Task goal: Copy every line of the records below word for word, leaving the pictures out of your answer.

Provided entries:
%%

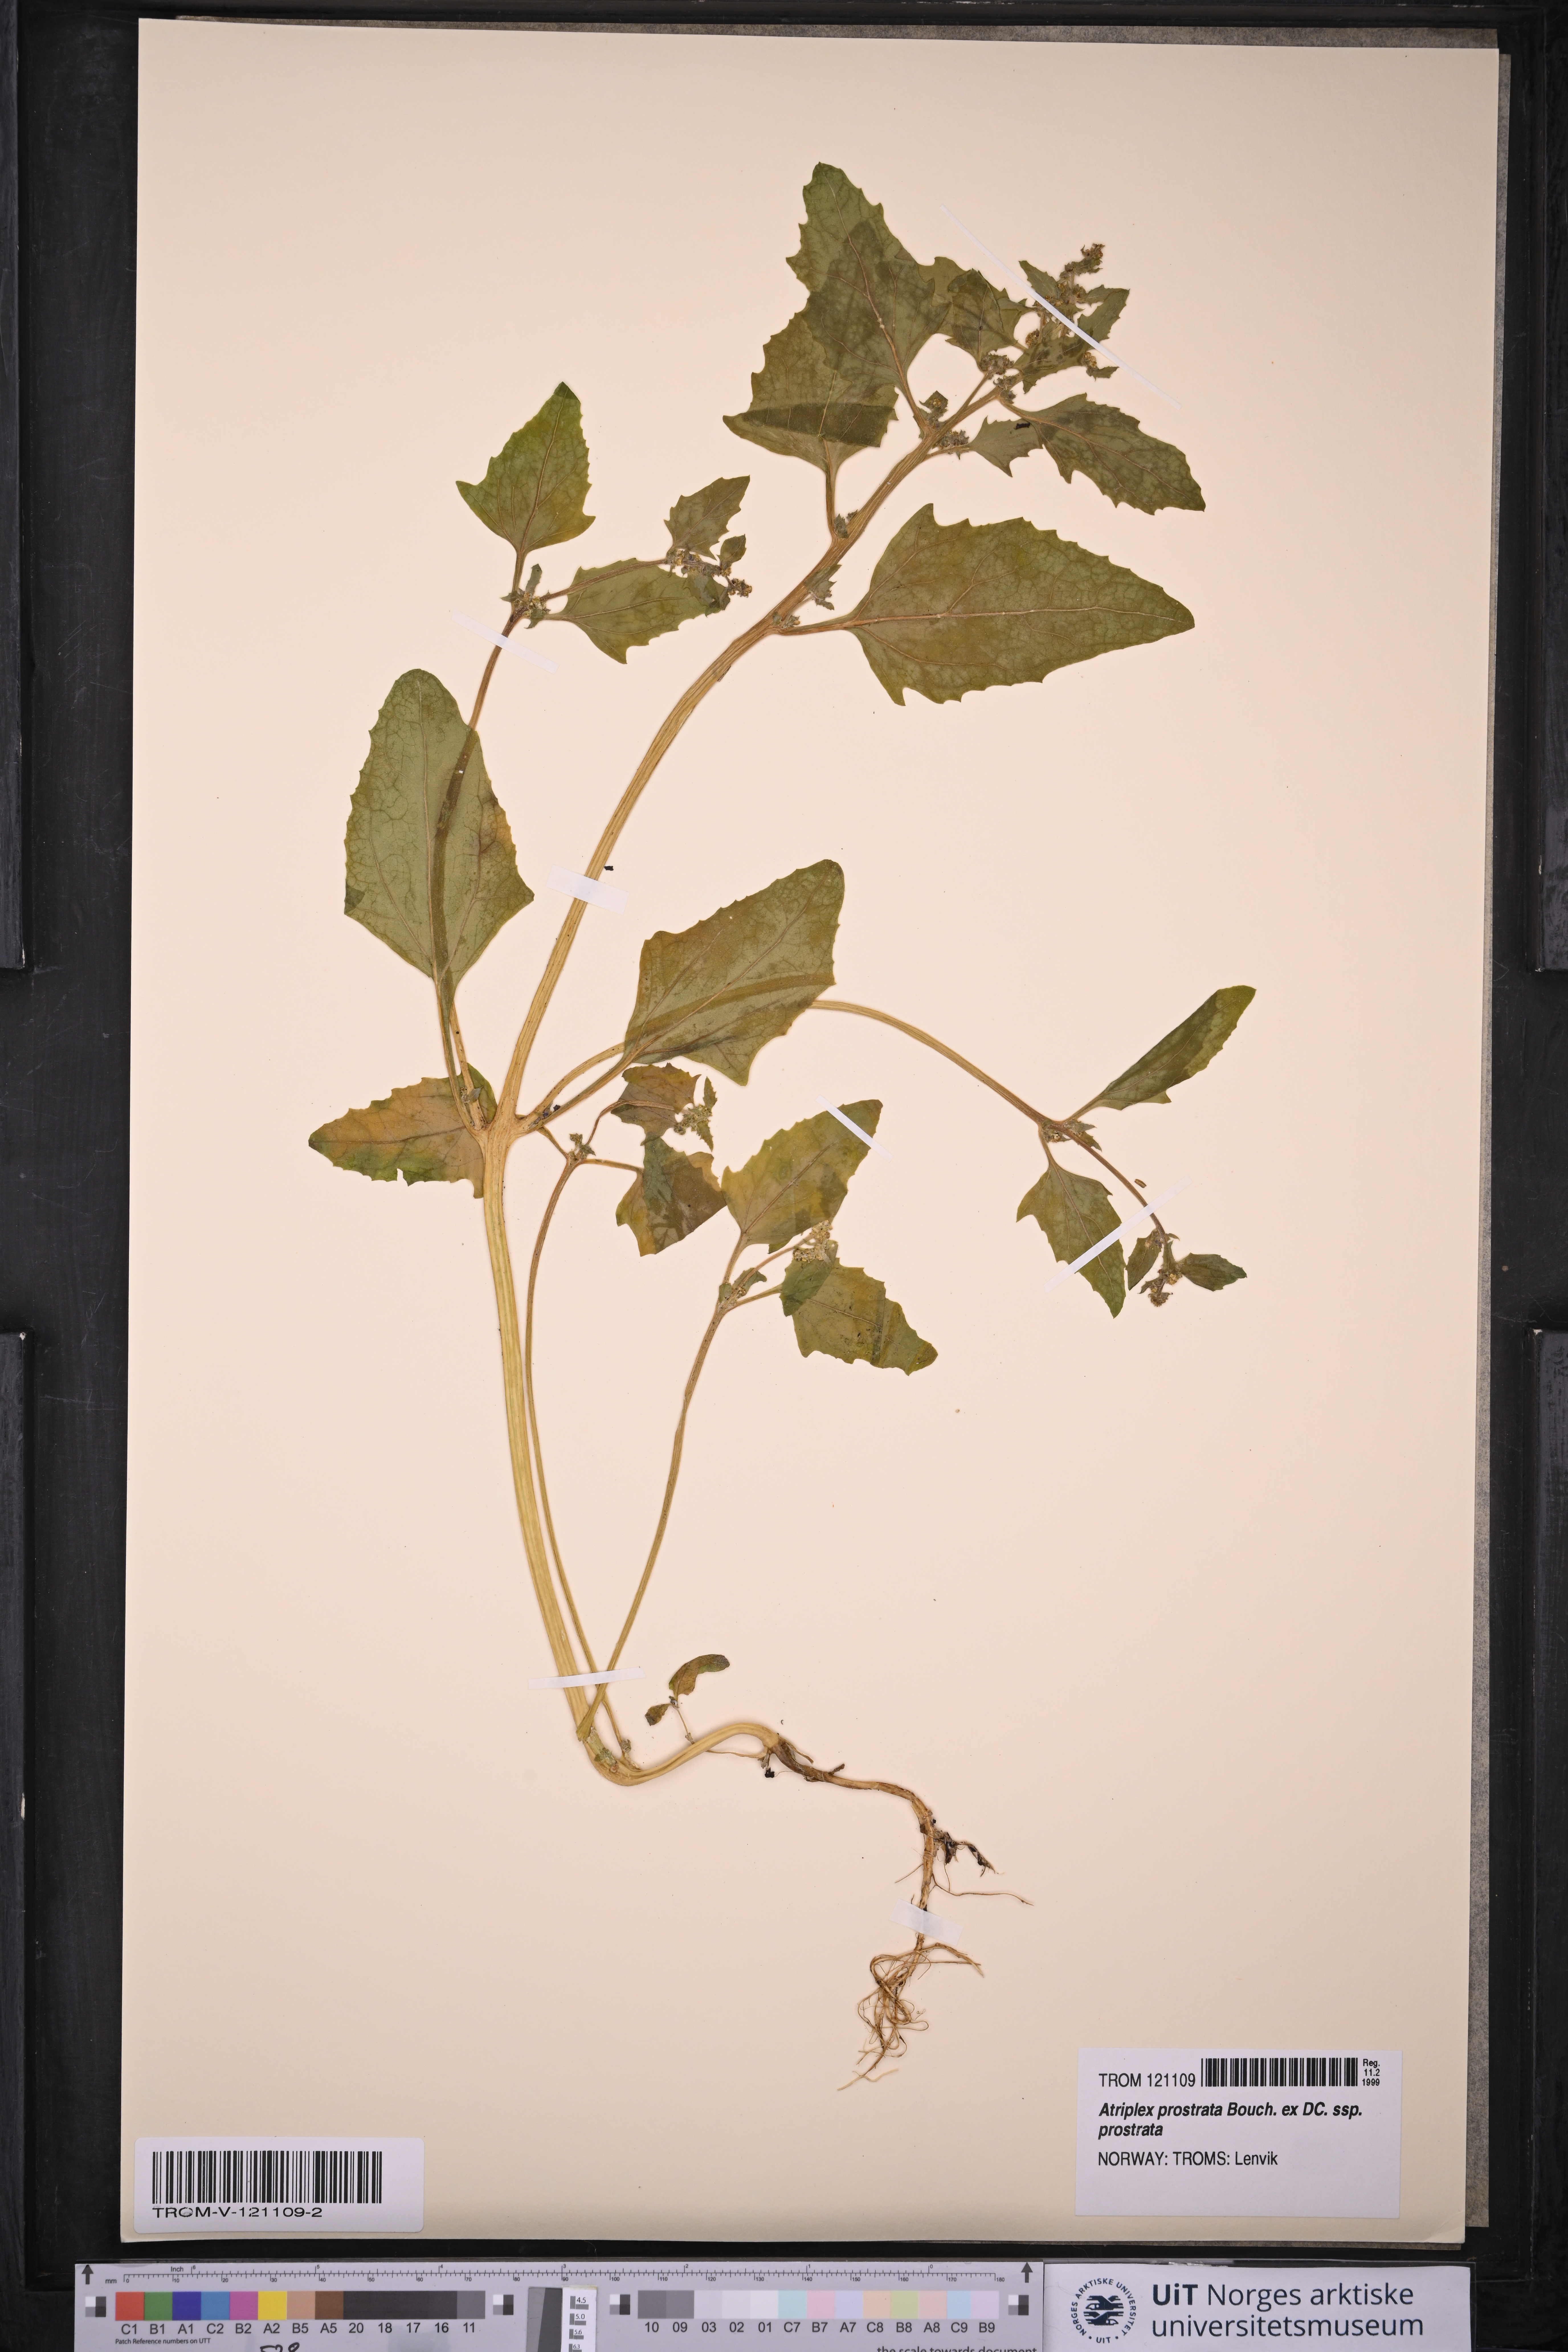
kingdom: Plantae
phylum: Tracheophyta
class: Magnoliopsida
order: Caryophyllales
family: Amaranthaceae
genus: Atriplex
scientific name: Atriplex prostrata
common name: Spear-leaved orache
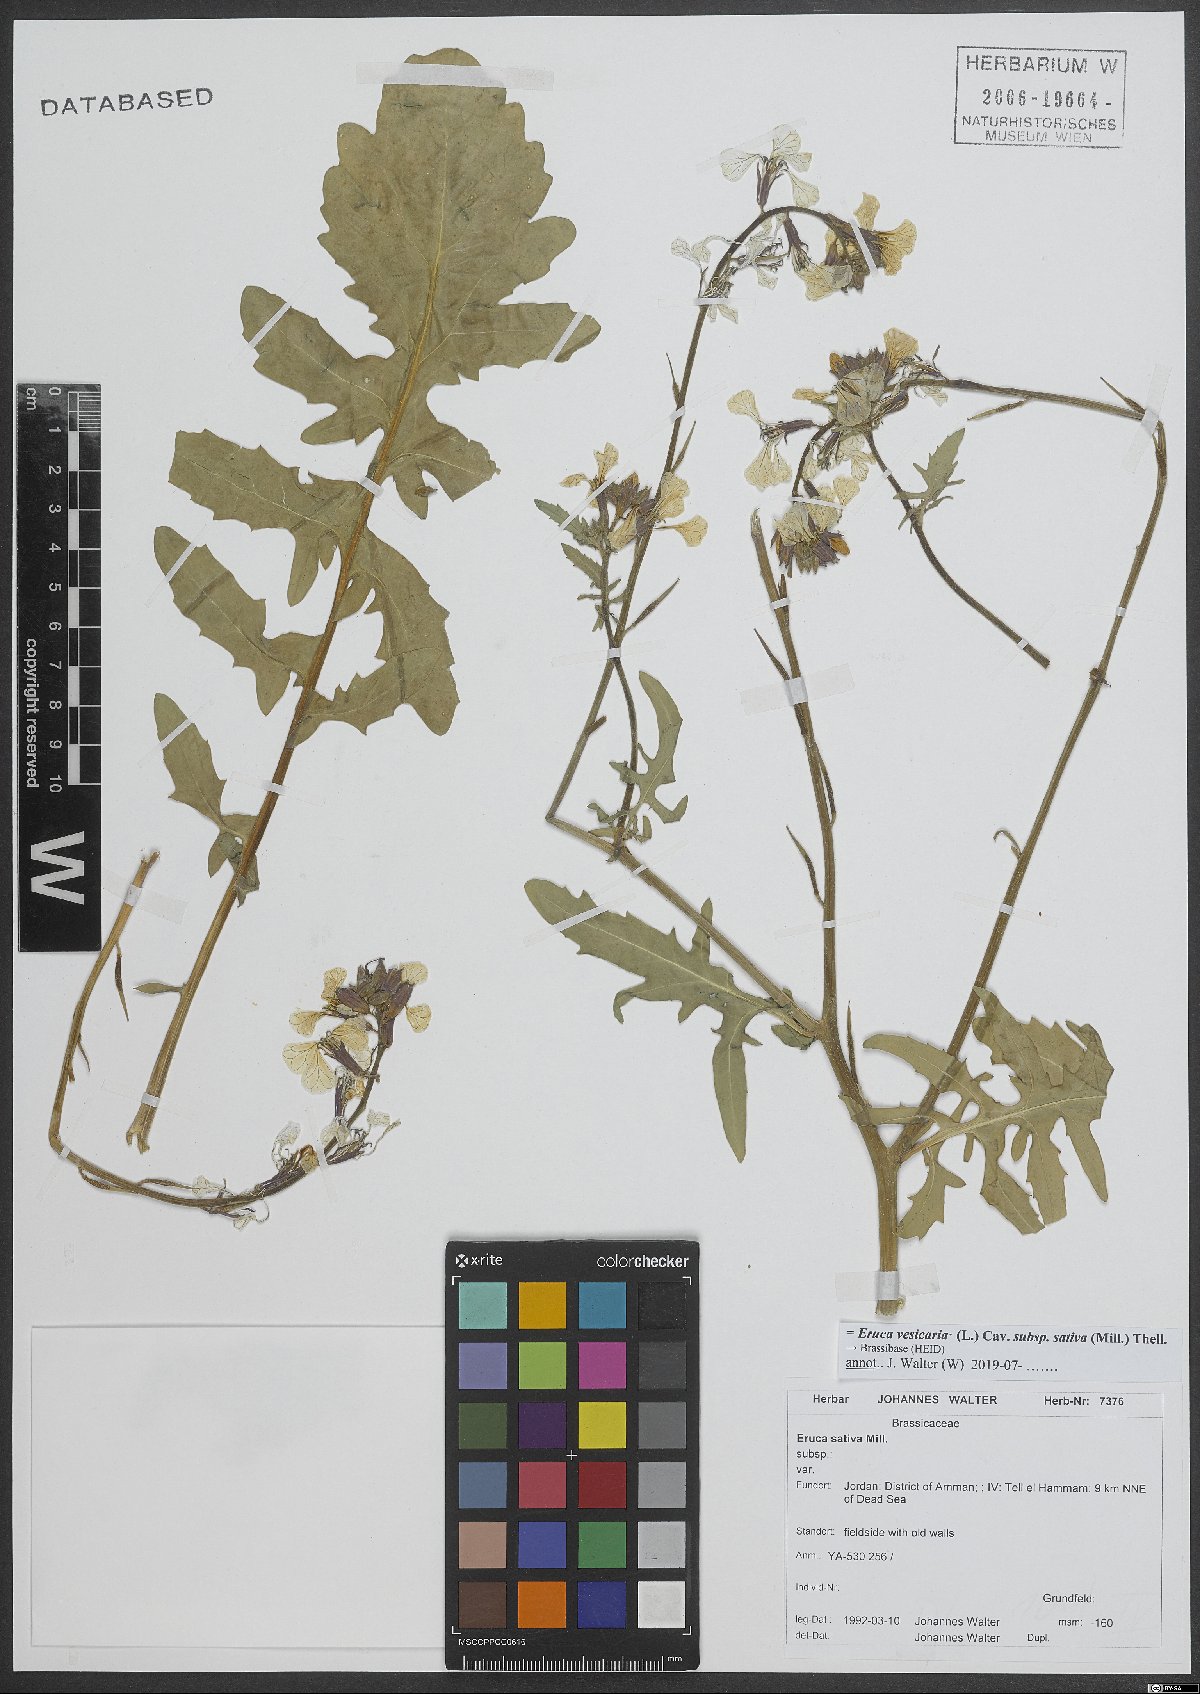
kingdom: Plantae
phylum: Tracheophyta
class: Magnoliopsida
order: Brassicales
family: Brassicaceae
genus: Eruca
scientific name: Eruca vesicaria
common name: Garden rocket
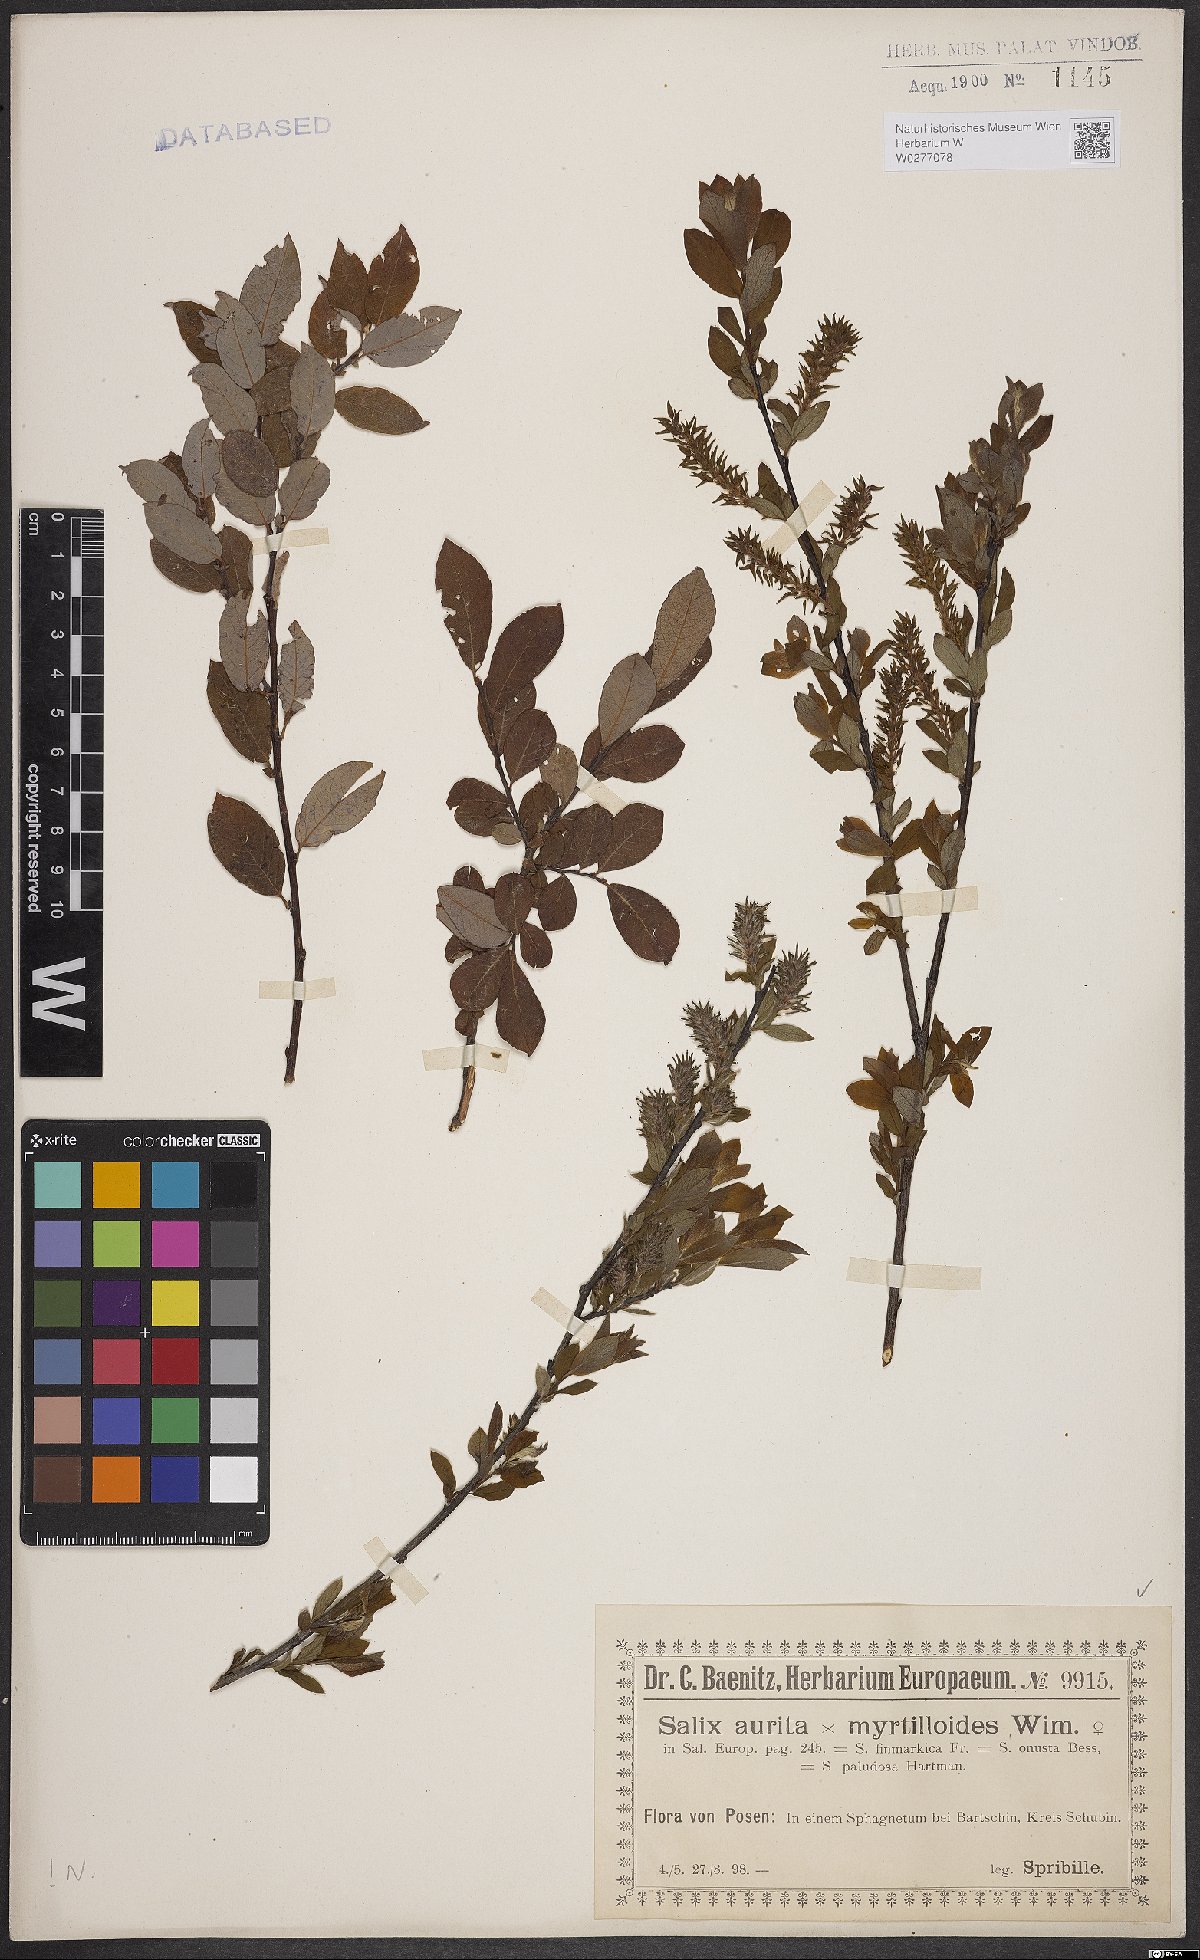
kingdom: Plantae
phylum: Tracheophyta
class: Magnoliopsida
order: Malpighiales
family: Salicaceae
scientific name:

%%

The answer:
kingdom: Plantae
phylum: Tracheophyta
class: Magnoliopsida
order: Caryophyllales
family: Amaranthaceae
genus: Atriplex
scientific name: Atriplex prostrata
common name: Spear-leaved orache
kingdom: Plantae
phylum: Tracheophyta
class: Magnoliopsida
order: Brassicales
family: Brassicaceae
genus: Eruca
scientific name: Eruca vesicaria
common name: Garden rocket
kingdom: Plantae
phylum: Tracheophyta
class: Magnoliopsida
order: Malpighiales
family: Salicaceae
scientific name:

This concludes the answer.